Tuesday, September 17, 2024

Closures

In programming, a closure seems to be this mystical thing.  There are endless reams of research and obscurely technical explanations of what a closure is and how they work.  I hate, loathe and despise needless complexity.

A closure is a function to be used later, which uses some of the data currently available, packaged together.  Enclosed, if you will.

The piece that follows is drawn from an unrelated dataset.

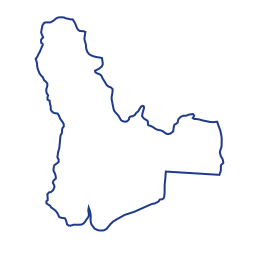 the district of Song, Sarawak, Malaysia, rotated 95°
{"feature_id": "92858781B41369964486545", "entity_name": "Song", "entity_type": "district", "adm_level": 2, "iso_a3": "MYS", "parent_name": "Malaysia", "parent_adm1": "Sarawak", "projection": "natural_earth1", "projection_center": [112.482, 1.826], "detail": "fine", "context": "isolated", "style": "outline", "palette": "blue", "viewbox_px": 256, "rotation_deg": 95, "n_neighbors": 0, "source": "geoboundaries", "source_scale": "gbopen_adm2", "svg_char_len": 3746}
<svg xmlns="http://www.w3.org/2000/svg" viewBox="0 0 256 256"><g transform="rotate(95 128 128)"><path d="M66.4,225.4L67.1,226.0L70.0,224.8L71.6,224.3L73.5,224.0L75.4,223.6L77.7,222.8L79.3,221.9L81.5,220.8L83.4,219.0L84.8,217.3L87.8,215.7L88.7,214.3L90.5,212.3L93.1,212.0L96.5,212.8L98.9,212.5L100.6,211.9L102.4,210.4L104.2,210.8L106.7,210.7L107.7,208.4L109.6,208.1L111.5,207.6L113.2,206.9L116.3,206.6L117.5,205.8L118.9,204.3L119.6,202.3L119.7,199.4L121.7,197.9L123.0,197.3L124.9,196.2L126.3,195.0L128.0,193.5L129.7,192.4L132.1,192.1L133.8,193.2L135.7,193.6L137.5,193.3L138.8,193.5L141.5,194.6L143.1,194.6L154.1,194.7L157.8,195.5L163.3,195.8L165.3,194.4L167.8,194.1L169.2,195.5L171.2,197.9L172.6,198.4L175.7,198.7L177.6,198.2L179.9,196.7L182.5,195.8L184.7,195.5L186.8,197.6L189.2,198.1L191.0,196.8L193.0,196.1L195.2,196.7L196.7,197.4L198.6,199.3L199.0,201.1L201.1,202.6L204.1,202.0L206.9,201.7L208.1,202.9L210.0,202.8L211.4,200.6L212.3,198.7L213.9,197.6L214.5,196.4L215.4,195.0L216.7,193.0L217.9,191.8L219.6,190.5L220.6,189.9L221.9,189.2L222.2,189.0L222.8,188.6L223.3,186.4L223.4,183.0L224.9,182.0L227.2,181.0L229.2,180.4L230.3,178.6L230.3,176.6L229.0,173.5L228.8,170.0L228.3,166.0L226.9,163.9L224.4,162.2L222.9,161.5L220.4,159.9L218.2,159.3L216.0,159.8L213.6,160.4L210.8,160.2L212.9,159.2L215.2,158.4L217.5,157.7L219.8,157.4L221.9,157.4L223.3,157.2L224.9,156.9L226.9,156.2L228.0,155.4L231.2,152.5L232.5,148.7L232.5,146.1L232.1,143.2L230.5,140.7L227.8,138.8L225.4,137.2L222.5,134.7L219.4,130.5L217.3,127.3L214.9,123.8L211.0,114.6L202.4,99.1L201.3,96.8L200.9,94.8L198.6,91.2L196.6,90.2L195.9,87.5L195.1,86.5L193.3,85.9L189.4,85.9L185.6,86.2L181.4,86.5L178.5,86.5L176.1,86.4L168.1,86.5L166.7,32.9L163.0,31.9L161.4,31.9L159.3,32.0L157.4,32.2L156.4,31.8L154.5,30.0L151.9,30.6L150.0,31.5L148.3,32.9L146.1,33.8L144.0,34.4L141.6,34.0L138.5,33.2L133.4,33.5L129.9,33.8L127.2,34.4L122.5,35.8L117.3,38.3L114.0,39.7L114.3,41.3L114.8,44.0L114.8,46.9L114.2,52.5L113.8,55.2L113.2,58.3L113.1,61.2L113.2,62.7L112.5,64.3L111.3,63.7L110.0,63.2L108.4,64.4L109.0,66.9L109.3,68.5L110.2,70.0L110.7,71.3L110.9,73.7L112.2,76.4L113.9,77.8L114.7,78.5L115.6,78.7L116.7,78.9L116.9,78.9L118.3,79.0L119.7,80.5L120.6,82.0L122.1,82.4L125.2,82.6L127.5,82.7L129.9,85.3L130.5,87.4L130.4,89.4L129.4,91.1L128.4,92.7L127.6,94.7L127.3,97.8L126.9,99.5L126.1,101.2L124.9,103.2L124.2,105.1L123.4,108.1L122.4,108.5L120.3,108.7L119.1,109.2L117.8,111.8L117.1,113.0L115.8,114.4L114.8,115.0L112.3,114.9L110.0,114.4L108.3,114.1L106.4,113.8L104.9,114.3L104.7,115.7L105.8,117.0L108.5,118.4L110.3,119.2L112.7,121.5L114.3,122.2L115.9,124.4L116.0,125.4L116.7,127.1L117.8,127.7L119.4,127.8L120.6,128.8L121.6,129.8L122.0,131.4L121.8,133.1L121.4,134.7L120.6,135.7L119.2,136.8L118.4,137.3L117.8,137.7L116.5,138.7L115.2,140.1L113.5,141.9L112.0,143.3L110.4,144.0L108.4,144.6L106.8,145.1L104.7,145.7L103.1,146.1L100.9,146.8L97.8,147.0L95.6,146.7L93.8,146.6L91.9,146.6L90.5,146.8L89.0,148.7L88.6,150.6L87.7,152.2L86.8,153.3L85.7,154.0L84.4,154.8L82.7,156.2L80.7,157.7L78.6,158.8L77.3,160.1L76.8,161.6L76.1,164.0L75.1,165.5L73.8,165.8L72.4,163.5L71.4,161.9L70.1,160.7L69.5,159.9L68.3,159.2L66.8,158.7L65.2,158.9L60.6,160.0L60.4,161.3L60.1,165.1L59.7,168.1L58.8,171.2L57.8,173.2L55.9,175.0L54.0,176.0L51.5,176.8L48.3,177.3L45.0,178.6L43.1,179.2L39.9,179.1L36.0,178.8L35.5,180.7L35.5,184.7L34.4,186.4L32.7,187.6L30.5,188.8L28.4,189.7L24.6,192.6L24.8,194.7L24.4,197.0L24.2,199.3L23.5,201.5L23.5,204.0L23.9,206.9L25.1,209.1L27.4,211.4L29.5,214.3L29.8,216.9L29.9,219.0L30.6,220.7L33.3,222.2L36.4,222.5L38.5,222.8L40.6,222.8L42.5,221.9L45.2,220.4L46.6,221.7L47.9,222.3L50.7,221.9L51.5,220.5L52.6,220.1L55.0,221.0L60.0,222.6L62.4,223.7L64.2,224.3L66.4,225.4Z" fill="none" stroke="#1e3a8a" stroke-width="2"/></g></svg>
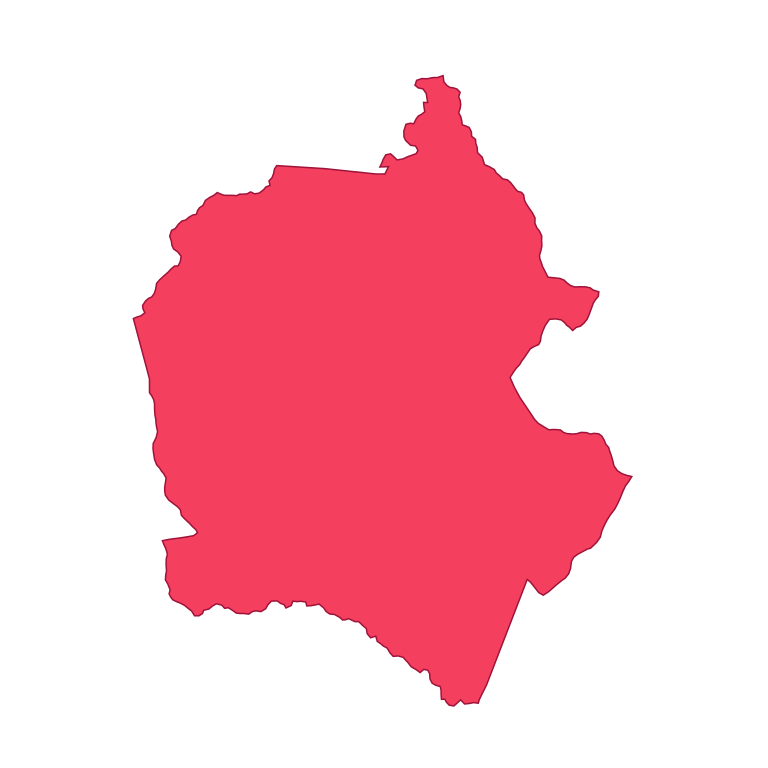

So, in Listack terms, if you have a data stack, and a function to be used later that depends on the current state of some of the data, you package together the data with the function for later use.  This is a closure of the function over the data.  So, if you have a function that will depend on two data objects, you write:

        rest_of_stack data1 data2 \.func 3 .enlist >block  

which produces:

        {data1 data2 .func}

When the later time finally arrives, you simply invoke the closure.

        rest_of_stack {data1 data2 .func} .eval

We could even make a procedure to create closures.  Note that most of the procedure is purely for error handling.

    def: "make_closure" [Seq, Int]
    {    # will make a closure over n data items and one sequence
        dup < o     # the closure can't contain fewer than no data items
        iff {
            drop drop 
            "Closures may not have a negative number of arguments" .set_err
            exit
        }
        dup > (depth - 3)     # must have enough items on the stack
        iff {
            drop drop 
            "Stack not deep enough for number of closure arguments" .set_err
            exit
        }
        1 .+  .enlist >block        # the actual closure: {d1 d2 d3 ... dn seq}          
    }

    def: "make_closure" [Block, Int]
    {    could also be:    \.eval swap 1 .+ .make_closure
        swap >seq swap .make_closure
    }    # could have used dip instead

    def: "make_closure" [Word, Int]
    {    # a b \func .dip --> a func b
        \>seq .dip .make_closure
    }    # could have just repeated the original definition, but where's the fun in that?